A Movie A Day #215: Crossplot (1969, directed by Alvin Rakoff)


In swinging London, Roger Moore is ordered by Bernard Lee to track down a model  who is connected to an international conspiracy.

If you think that sounds like a James Bond movie, you’re close.  In Crossplot, which was released four years before Roger Moore took over the role of 007 in Live and Let Die, Moore plays Gary Fenn and Bernard Lee is Mr. Chilmore.  Gary is a playboy and an advertising executive while Mr. Chilmore is his latest client.  Mr. Chilmore has ordered Gary to find a model who can serve as the new “Miss Swing,” but actually, the bad guys are using Gary to try track down a beautiful Hungarian named Marla Kugash (Claudie Lange).  Kugash, the ex-girlfriend of a radical political activist, has knowledge about a conspiracy to assassinate a visiting African president.  It leads to car chases, shoot outs, and a wedding that is ruined when Gary and Marla take refuge in a church.

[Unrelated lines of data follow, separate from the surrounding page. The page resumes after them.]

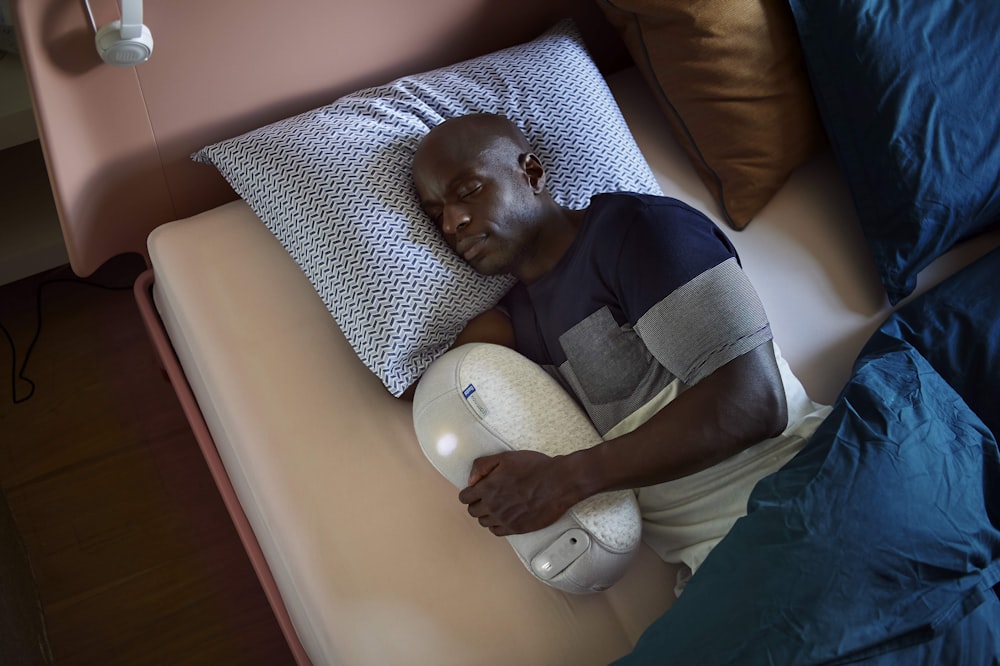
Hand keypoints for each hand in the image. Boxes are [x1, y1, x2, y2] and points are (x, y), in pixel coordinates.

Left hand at [458, 450, 575, 535]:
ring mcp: (505, 519)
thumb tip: (470, 480)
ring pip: (484, 523)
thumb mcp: (505, 457)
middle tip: (487, 496)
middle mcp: (493, 507)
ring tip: (497, 505)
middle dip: (477, 503)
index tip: (476, 490)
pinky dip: (497, 525)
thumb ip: (482, 466)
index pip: (465, 498)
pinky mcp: (517, 528)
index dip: (469, 492)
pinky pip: (497, 532)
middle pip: (473, 511)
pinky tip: (504, 516)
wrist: (558, 482)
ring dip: (487, 514)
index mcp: (487, 489)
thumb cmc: (535, 468)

Crossplot was an obvious attempt to cash in on the popularity of the James Bond films.  At the time that Crossplot came out, Moore was best known for playing The Saint on television.  Crossplot was the first film that Moore made after signing a three-movie contract with United Artists and, had the film been a success, Moore would have returned in the role of Gary Fenn and it is totally possible that he would not have been available to step into Sean Connery’s shoes when Connery announced that he was finished with the role of James Bond.

However, Crossplot was not a success and it is easy to see why.  The plot was overly convoluted and it’s emphasis on “swinging” London (complete with wacky hippies) probably made Crossplot seem dated before it was even released.  It is interesting today mostly as Moore’s “audition” for the role of Bond.  Moore gives a very Bondish performance, complete with arched eyebrows and one liners.  Moore is the best thing about the movie but it is also interesting to see Bernard Lee playing a character far less savory than M.  This was also one of the many 60s Bond rip-offs to feature the beautiful Claudie Lange.  Lange, who would have made a great Bond girl if she’d been given the opportunity, retired from acting in 1973, the same year that Moore appeared in Live and Let Die.